Furthermore, the Commission’s decision rests upon another dispositive ground. The Commission also found a violation of Code § 38.1-217.8, which prohibits investments that in the Commission’s opinion are designed to evade any prohibition of Title 38.1. The Commission concluded that Blue Cross’s investment in Cardinal was an effort to evade Code § 38.1-828. Blue Cross does not seriously challenge this independent basis for the Commission’s decision. Blue Cross simply describes this basis of the opinion as a “bootstrap” argument.
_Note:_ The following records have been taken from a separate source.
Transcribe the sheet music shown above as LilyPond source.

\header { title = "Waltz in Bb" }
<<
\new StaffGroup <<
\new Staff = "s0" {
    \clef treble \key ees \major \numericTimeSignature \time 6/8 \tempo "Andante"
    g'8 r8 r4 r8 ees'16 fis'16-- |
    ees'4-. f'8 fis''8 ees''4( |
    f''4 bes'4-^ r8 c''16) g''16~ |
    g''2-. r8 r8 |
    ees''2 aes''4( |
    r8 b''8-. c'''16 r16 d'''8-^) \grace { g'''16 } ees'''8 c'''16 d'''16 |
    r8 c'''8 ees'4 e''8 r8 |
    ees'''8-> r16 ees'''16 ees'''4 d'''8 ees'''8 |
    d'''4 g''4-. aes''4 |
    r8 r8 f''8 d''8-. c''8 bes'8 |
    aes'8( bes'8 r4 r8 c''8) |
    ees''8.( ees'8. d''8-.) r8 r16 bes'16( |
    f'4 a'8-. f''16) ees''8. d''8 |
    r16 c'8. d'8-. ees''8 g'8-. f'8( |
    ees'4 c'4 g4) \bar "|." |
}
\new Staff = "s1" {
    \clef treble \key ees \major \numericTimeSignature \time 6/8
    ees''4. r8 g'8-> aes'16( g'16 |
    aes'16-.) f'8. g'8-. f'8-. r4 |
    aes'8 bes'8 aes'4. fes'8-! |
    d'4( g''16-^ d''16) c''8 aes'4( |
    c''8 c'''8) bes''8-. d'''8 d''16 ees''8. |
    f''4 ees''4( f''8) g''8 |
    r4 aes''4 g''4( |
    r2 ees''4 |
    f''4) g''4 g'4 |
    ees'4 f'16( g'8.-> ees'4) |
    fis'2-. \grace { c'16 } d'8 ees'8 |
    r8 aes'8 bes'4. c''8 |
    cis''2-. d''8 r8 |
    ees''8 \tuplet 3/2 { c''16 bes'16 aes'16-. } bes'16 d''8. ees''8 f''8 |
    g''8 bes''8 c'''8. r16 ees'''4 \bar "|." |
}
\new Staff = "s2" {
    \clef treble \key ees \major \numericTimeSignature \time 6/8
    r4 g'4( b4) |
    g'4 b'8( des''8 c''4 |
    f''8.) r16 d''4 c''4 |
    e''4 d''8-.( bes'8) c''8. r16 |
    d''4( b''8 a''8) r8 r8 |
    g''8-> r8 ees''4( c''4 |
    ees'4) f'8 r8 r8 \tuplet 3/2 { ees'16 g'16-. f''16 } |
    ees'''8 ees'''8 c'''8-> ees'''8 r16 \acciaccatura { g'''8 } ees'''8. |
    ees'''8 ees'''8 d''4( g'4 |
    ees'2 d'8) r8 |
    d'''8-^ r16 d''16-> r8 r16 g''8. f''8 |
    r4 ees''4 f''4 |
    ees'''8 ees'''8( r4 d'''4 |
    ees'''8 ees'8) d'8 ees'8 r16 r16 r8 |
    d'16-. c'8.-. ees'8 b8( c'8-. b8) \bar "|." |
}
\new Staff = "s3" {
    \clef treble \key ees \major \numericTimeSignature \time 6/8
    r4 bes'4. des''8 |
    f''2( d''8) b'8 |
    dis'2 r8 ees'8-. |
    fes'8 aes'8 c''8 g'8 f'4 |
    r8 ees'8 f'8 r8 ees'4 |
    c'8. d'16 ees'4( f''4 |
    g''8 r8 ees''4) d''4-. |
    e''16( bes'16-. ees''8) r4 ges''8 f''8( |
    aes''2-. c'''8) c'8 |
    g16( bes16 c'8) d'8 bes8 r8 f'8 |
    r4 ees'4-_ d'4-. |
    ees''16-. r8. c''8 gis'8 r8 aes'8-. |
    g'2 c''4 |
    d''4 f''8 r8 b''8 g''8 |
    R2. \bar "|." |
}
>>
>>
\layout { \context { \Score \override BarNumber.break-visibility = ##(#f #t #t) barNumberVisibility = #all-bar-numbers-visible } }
We are not persuaded by Blue Cross’s argument.

Next, Blue Cross argues that it should be allowed to continue to operate Cardinal because (1) the insurance commissioner gave his oral approval to the arrangement, (2) the General Assembly acquiesced in that approval, and (3) the Attorney General took no action against Blue Cross. Again, we disagree. First, under the circumstances of this case, the insurance commissioner’s oral approval cannot bind the Commission. Second, because the commissioner’s claimed approval was never made public, the General Assembly had nothing in which to acquiesce. Third, the Attorney General’s failure to pursue Blue Cross does not prevent the Commission from making a decision on the merits when confronted with the pertinent facts.

We also think the Commission correctly decided that the sale of life and disability insurance is not related to the sale of prepaid health coverage. As appellee Virginia Association of Life Underwriters argues, the need for life insurance arises only after the need for health insurance is over.

Blue Cross challenges the remedy of divestment of Cardinal as excessive. This argument is also unpersuasive. Blue Cross cites no authority for the proposition that in a case where a regulated corporation is engaged in prohibited activity, the Commission is not allowed to order such corporation to terminate its wrongful conduct. In our opinion, the remedy settled upon by the Commission was reasonable and necessary.

Blue Cross also advances two procedural arguments; neither is persuasive. First, Blue Cross contends that a private litigant cannot initiate a show cause proceeding before the Commission. A review of the Commission’s rules exposes the weakness of this argument. Commission Rule 5:7(b) clearly contemplates a situation where a show cause proceeding is initiated by a private individual. Further, Commission Rule 4:11 contains the catchall provision that show cause proceedings can be initiated for certain specified reasons or “for other good cause,” Here, the Commission reasonably could have concluded that there was good cause for it to proceed as it did.

Second, Blue Cross argues that the Commission acted improperly in allowing an amendment which had the effect of converting the case from a declaratory judgment action into a show cause proceeding. We disagree. Commission Rule 5:11 gives the Commission broad authority to permit amendments. We find no abuse of that authority in this case.

In light of the foregoing, the decision of the Commission will be affirmed.

Affirmed. 
      
       When these proceedings were initiated in 1981, the defendants included Blue Cross of Southwestern Virginia and Blue Shield of Southwestern Virginia, two separate corporate entities. These entities were consolidated in 1982 to form Blue Cross and Blue Shield of Southwestern Virginia, a single entity.
     
      
      
         In 1973, Blue Cross-Blue Shield of Virginia acquired 100% ownership of the Monticello Service Agency, Inc. Monticello sold life insurance solely in connection with Blue Cross-Blue Shield of Virginia and through salesmen who were also licensed to sell Blue Cross-Blue Shield coverage. In an opinion dated April 23, 1979, the Attorney General concluded that the arrangement violated Code § 38.1-828.